In the past 10 days I have watched the will of the people of Iran meet the blunt force of a baton. I have seen the effects of terror tactics on crowds, and then watched as those same crowds came to the collective realization that they are more powerful as a group, than the militia facing them. As the video footage comes in, showing the consequences of that awareness, I cheered watching the people, literally with sticks and stones in hand, push into the oncoming militia, and make them turn tail and run.

By use of their collective will, the people made the militia show its true colors. Yellow. It is the color of cowards who hide behind riot gear, guns and the anonymity provided by helmets with facemasks and the ever present cloud of fear.

I’ve never been to war. I’ve not had military training. I have no experience with civil uprisings. I can only imagine what it must be like to have militia marching in the streets and to feel the oppression of a regime so comprehensively in my life.

But today, I have a greater ability to imagine than I did last week. Today I can see, in almost real time, exactly what is happening, half a world away. It is being broadcast by cell phone video, by cell phone text messaging, by the Internet and satellites.

The power structure of Iran does not allow the citizenry to have guns. They have no Second Amendment or its equivalent in Iran. This is so the government can maintain the illusion of their power with riot gear, guns and tear gas.

But the awareness of rational people cannot be overcome with guns in the face of today’s easy publication of video. Almost every video that I have watched has shown men and women with their phones held high, capturing images that will be shared with the world. The cellphone is the weapon of choice today.

Iranian authorities have slowed the flow of information within the country, and internationally. They have done so by restricting the telecommunications systems, the banning of foreign journalists and the shutting down of text messaging capabilities to a trickle. This will not last.

The flow of information right now is like a slow water leak, but eventually it will become a stream, then a river, and finally a torrent. The reservoir of images and information in Iran is growing. The immediate reality of the current events will be shared globally over the coming months.
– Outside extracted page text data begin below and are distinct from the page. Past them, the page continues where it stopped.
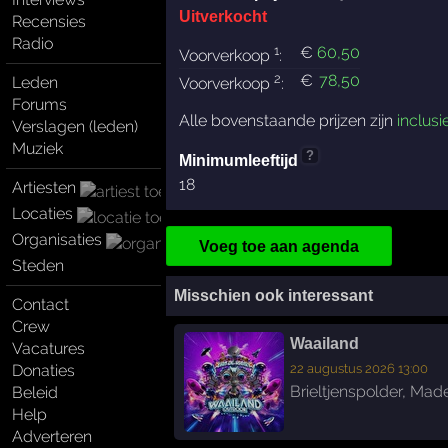
Uitverkocht
Recensies
Radio
1
€
60
,50
Voorverkoop
:
2
€
78
,50
Leden
Voorverkoop
:
Forums
Alle bovenstaande prijzen zijn
inclusi
Verslagen (leden)
Muziek
?
Minimumleeftijd
18
Artiesten
Locaties
Organisaties
Voeg toe aan agenda
Steden
Misschien ook interessant
Contact
Crew
Waailand
Vacatures
22 augustus 2026 13:00
Donaties
Brieltjenspolder
,
Mad
Beleid
Help
Adverteren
But a movement only needs one image. That image arrived this weekend in the shocking death of Neda Agha-Soltan. It was a death that was watched around the world with all of its graphic, painful, reality. In under two minutes of captured video, we see the death of a young woman, and hear the pleading of her father. Her death has become a symbolic event, her killing personifies the oppression, the picture of her blood covered face has become the face of a movement.

As more and more people both within and outside the Iranian borders are made aware of the brutality of the regime, its legitimacy weakens. The consent of the governed is being taken back and with it comes the unalienable right to reform.

Those in power always try to control and manipulate reality. That is what delayed the implementation of the Emancipation Proclamation, and that is what sparked the events in Iran. But whether it be slave owners in Texas who put off the inevitable, or the mullahs in Iran who want to keep their citizens disenfranchised, the voices, and images, of freedom keep making progress.